In clinic, unstable blood sugar during stimulation commonly shows up as:
Fatigue and energy crashes
Headaches or nausea
Feeling shaky, flat or emotionally reactive
Helpful principles are intentionally unsexy:
Eat regularly, even if portions are smaller
Combine protein, fats and carbohydrates
Avoid long fasting windows
Choose foods that are easy for you to digest
This phase is about steadiness and containment, not perfection.
(Western: glucose regulation and adrenal support → Eastern: supporting Spleen Qi and preventing depletion)
Research:
Metabolic hormones regulate female reproductive health (source)
Respect the Physical Reality of Ovarian Enlargement
As follicles mature, the ovaries increase in size, weight and sensitivity. Even when scans are reassuring, this changes how the body feels and moves.
Ignoring this physical reality often increases discomfort, pelvic strain and fatigue.
Small, practical adjustments matter:
Wearing soft, non-restrictive clothing
Avoiding abrupt twisting or high-impact movement
Limiting prolonged standing
Using side-lying or supported sleep positions
Allowing slower mornings and earlier nights
This isn’t about being fragile.

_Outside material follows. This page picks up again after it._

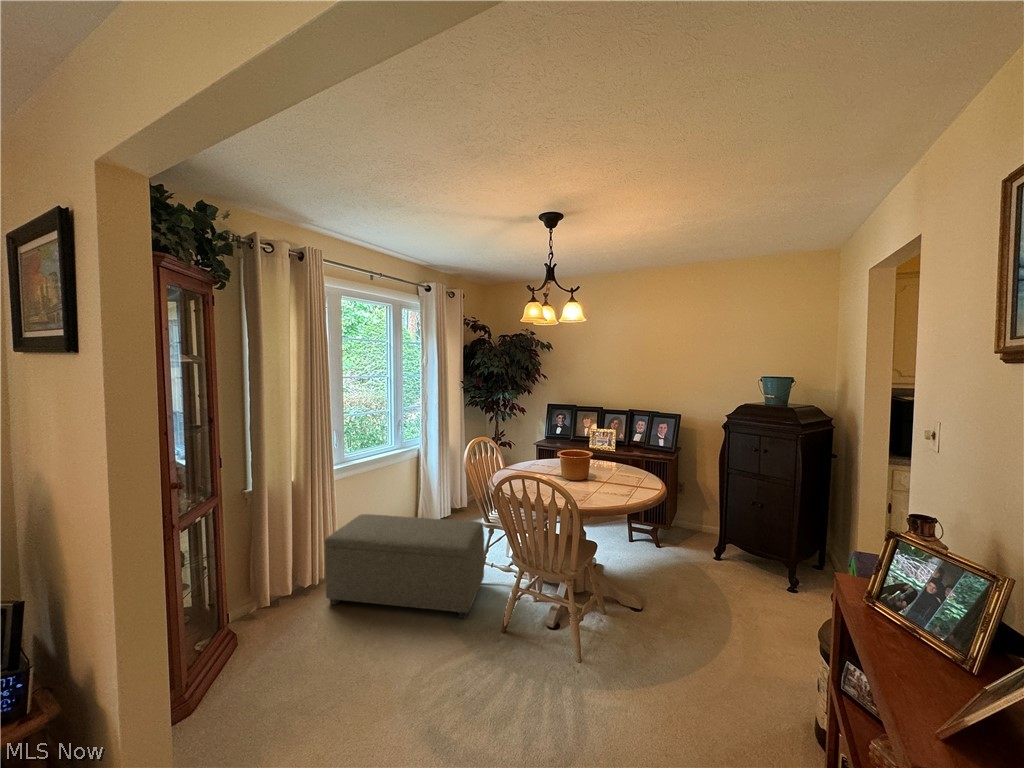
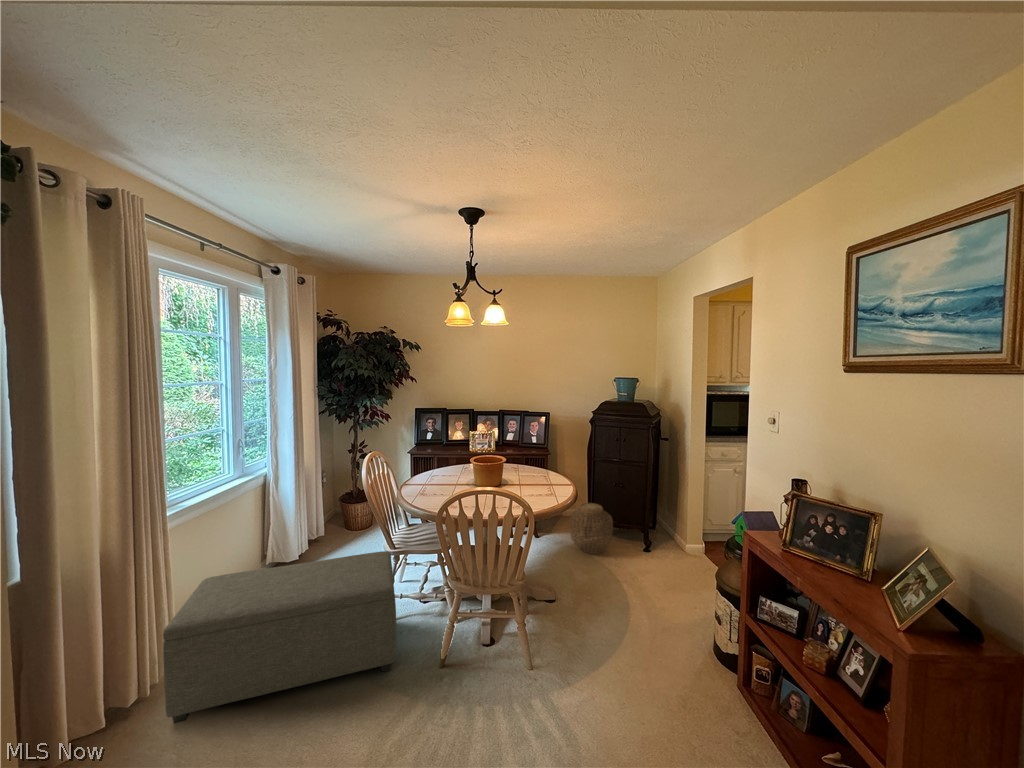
woven basket: none [690,520,744,581] -> present [570,503,613,554]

It’s about responding intelligently to a temporary anatomical change.
(Western: mechanical load and ligament strain → Eastern: protecting the Lower Jiao and conserving Kidney essence)
Guidelines:
ESHRE ovarian stimulation guideline (used widely in Australian IVF clinics) (source)
Where Acupuncture Fits During Stimulation
Acupuncture during ovarian stimulation (be it egg freezing or IVF) isn’t about controlling outcomes or replacing medical care. Its role is supportive and regulatory.
From a physiological perspective, stimulation places increased demand on:
Pelvic blood flow
The autonomic nervous system
Stress hormone regulation
Research shows mixed effects on IVF outcomes, but more consistent effects on stress modulation and physiological tolerance during treatment.
Earlier and ongoing research suggests acupuncture may:
Influence uterine and ovarian blood flow
Modulate stress responses during assisted reproduction
Reduce symptoms such as anxiety, headaches and sleep disturbance
Sources here, here and here too.
(Western: neurovascular regulation and stress modulation → Eastern: moving Blood, regulating Liver Qi, supporting Kidney Jing)
A Reframe That Helps
Ovarian stims aren'’t something to push through or optimise aggressively. It’s a short, intense, and abnormal physiological state.
When women struggle during this phase, it’s rarely because they’re doing too little. More often, it’s because they’re expecting their body to function normally under abnormal conditions.
Support during stimulation often looks like subtraction, not addition.